··· The data ···
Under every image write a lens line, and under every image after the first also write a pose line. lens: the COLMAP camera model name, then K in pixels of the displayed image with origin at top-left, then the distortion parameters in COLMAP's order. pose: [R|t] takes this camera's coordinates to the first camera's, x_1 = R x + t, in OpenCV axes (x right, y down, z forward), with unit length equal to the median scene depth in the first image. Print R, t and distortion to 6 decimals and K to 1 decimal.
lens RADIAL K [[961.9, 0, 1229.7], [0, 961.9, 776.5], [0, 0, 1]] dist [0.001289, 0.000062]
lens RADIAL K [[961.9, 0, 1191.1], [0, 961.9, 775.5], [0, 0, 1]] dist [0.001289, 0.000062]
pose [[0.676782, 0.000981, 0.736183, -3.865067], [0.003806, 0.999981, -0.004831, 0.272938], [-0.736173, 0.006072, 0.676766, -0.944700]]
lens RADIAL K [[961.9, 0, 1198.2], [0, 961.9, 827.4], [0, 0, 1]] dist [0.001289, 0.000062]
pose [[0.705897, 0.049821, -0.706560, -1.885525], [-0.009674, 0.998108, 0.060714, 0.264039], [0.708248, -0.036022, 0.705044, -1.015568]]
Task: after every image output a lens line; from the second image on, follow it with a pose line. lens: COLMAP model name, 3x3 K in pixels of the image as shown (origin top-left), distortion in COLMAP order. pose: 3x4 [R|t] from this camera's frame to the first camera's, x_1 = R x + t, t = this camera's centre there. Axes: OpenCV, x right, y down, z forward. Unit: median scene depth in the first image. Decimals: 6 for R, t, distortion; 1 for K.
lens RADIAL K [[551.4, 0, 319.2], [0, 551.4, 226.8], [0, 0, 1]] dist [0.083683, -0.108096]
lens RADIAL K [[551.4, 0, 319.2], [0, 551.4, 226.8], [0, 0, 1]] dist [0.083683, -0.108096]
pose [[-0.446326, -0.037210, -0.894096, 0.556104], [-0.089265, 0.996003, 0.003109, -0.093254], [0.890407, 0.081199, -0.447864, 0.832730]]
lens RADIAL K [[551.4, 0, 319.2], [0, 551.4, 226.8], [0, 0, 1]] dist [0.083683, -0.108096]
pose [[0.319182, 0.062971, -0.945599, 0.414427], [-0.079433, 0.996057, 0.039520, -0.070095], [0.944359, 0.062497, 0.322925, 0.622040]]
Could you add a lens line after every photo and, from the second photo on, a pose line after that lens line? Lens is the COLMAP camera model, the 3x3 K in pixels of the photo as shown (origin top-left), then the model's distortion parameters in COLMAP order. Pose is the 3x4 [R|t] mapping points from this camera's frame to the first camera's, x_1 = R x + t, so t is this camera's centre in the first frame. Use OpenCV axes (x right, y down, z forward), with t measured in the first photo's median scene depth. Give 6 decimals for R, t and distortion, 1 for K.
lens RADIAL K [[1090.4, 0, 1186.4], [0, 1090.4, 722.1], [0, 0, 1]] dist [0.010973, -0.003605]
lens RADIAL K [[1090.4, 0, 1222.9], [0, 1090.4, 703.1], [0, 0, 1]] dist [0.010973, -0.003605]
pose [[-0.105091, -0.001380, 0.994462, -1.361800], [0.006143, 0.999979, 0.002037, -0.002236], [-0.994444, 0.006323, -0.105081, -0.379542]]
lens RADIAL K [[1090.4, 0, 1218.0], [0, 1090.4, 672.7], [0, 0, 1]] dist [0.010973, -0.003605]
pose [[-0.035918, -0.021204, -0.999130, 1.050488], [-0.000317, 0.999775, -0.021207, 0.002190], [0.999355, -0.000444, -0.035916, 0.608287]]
···
**Directions for this task**: Please restate the preceding entries word for word.

**Solution to this problem**:
Under every image write a lens line, and under every image after the first also write a pose line. lens: the COLMAP camera model name, then K in pixels of the displayed image with origin at top-left, then the distortion parameters in COLMAP's order. pose: [R|t] takes this camera's coordinates to the first camera's, x_1 = R x + t, in OpenCV axes (x right, y down, z forward), with unit length equal to the median scene depth in the first image. Print R, t and distortion to 6 decimals and K to 1 decimal.
lens RADIAL K [[961.9, 0, 1229.7], [0, 961.9, 776.5], [0, 0, 1]] dist [0.001289, 0.000062]
lens RADIAL K [[961.9, 0, 1191.1], [0, 961.9, 775.5], [0, 0, 1]] dist [0.001289, 0.000062]
pose [[0.676782, 0.000981, 0.736183, -3.865067], [0.003806, 0.999981, -0.004831, 0.272938], [-0.736173, 0.006072, 0.676766, -0.944700]]
lens RADIAL K [[961.9, 0, 1198.2], [0, 961.9, 827.4], [0, 0, 1]] dist [0.001289, 0.000062]
pose [[0.705897, 0.049821, -0.706560, -1.885525], [-0.009674, 0.998108, 0.060714, 0.264039], [0.708248, -0.036022, 0.705044, -1.015568]]
Task: after every image output a lens line; from the second image on, follow it with a pose line. lens: COLMAP model name, 3x3 K in pixels of the image as shown (origin top-left), distortion in COLMAP order. pose: 3x4 [R|t] from this camera's frame to the first camera's, x_1 = R x + t, t = this camera's centre there. Axes: OpenCV, x right, y down, z forward. Unit: median scene depth in the first image. Decimals: 6 for R, t, distortion; 1 for K.
lens RADIAL K [[551.4, 0, 319.2], [0, 551.4, 226.8], [0, 0, 1]] dist [0.083683, -0.108096]
lens RADIAL K [[551.4, 0, 319.2], [0, 551.4, 226.8], [0, 0, 1]] dist [0.083683, -0.108096]
pose [[-0.446326, -0.037210, -0.894096, 0.556104], [-0.089265, 0.996003, 0.003109, -0.093254], [0.890407, 0.081199, -0.447864, 0.832730]]
lens RADIAL K [[551.4, 0, 319.2], [0, 551.4, 226.8], [0, 0, 1]] dist [0.083683, -0.108096]
pose [[0.319182, 0.062971, -0.945599, 0.414427], [-0.079433, 0.996057, 0.039520, -0.070095], [0.944359, 0.062497, 0.322925, 0.622040]]
Could you add a lens line after every photo and, from the second photo on, a pose line after that lens line? Lens is the COLMAP camera model, the 3x3 K in pixels of the photo as shown (origin top-left), then the model's distortion parameters in COLMAP order. Pose is the 3x4 [R|t] mapping points from this camera's frame to the first camera's, x_1 = R x + t, so t is this camera's centre in the first frame. Use OpenCV axes (x right, y down, z forward), with t measured in the first photo's median scene depth. Give 6 decimals for R, t and distortion, 1 for K.
lens RADIAL K [[1090.4, 0, 1186.4], [0, 1090.4, 722.1], [0, 0, 1]] dist [0.010973, -0.003605]
lens RADIAL K [[1090.4, 0, 1222.9], [0, 1090.4, 703.1], [0, 0, 1]] dist [0.010973, -0.003605]
pose [[-0.105091, -0.001380, 0.994462, -1.361800], [0.006143, 0.999979, 0.002037, -0.002236], [-0.994444, 0.006323, -0.105081, -0.379542]]
lens RADIAL K [[1090.4, 0, 1218.0], [0, 1090.4, 672.7], [0, 0, 1]] dist [0.010973, -0.003605]
pose [[-0.035918, -0.021204, -0.999130, 1.050488], [-0.000317, 0.999775, -0.021207, 0.002190], [0.999355, -0.000444, -0.035916, 0.608287]]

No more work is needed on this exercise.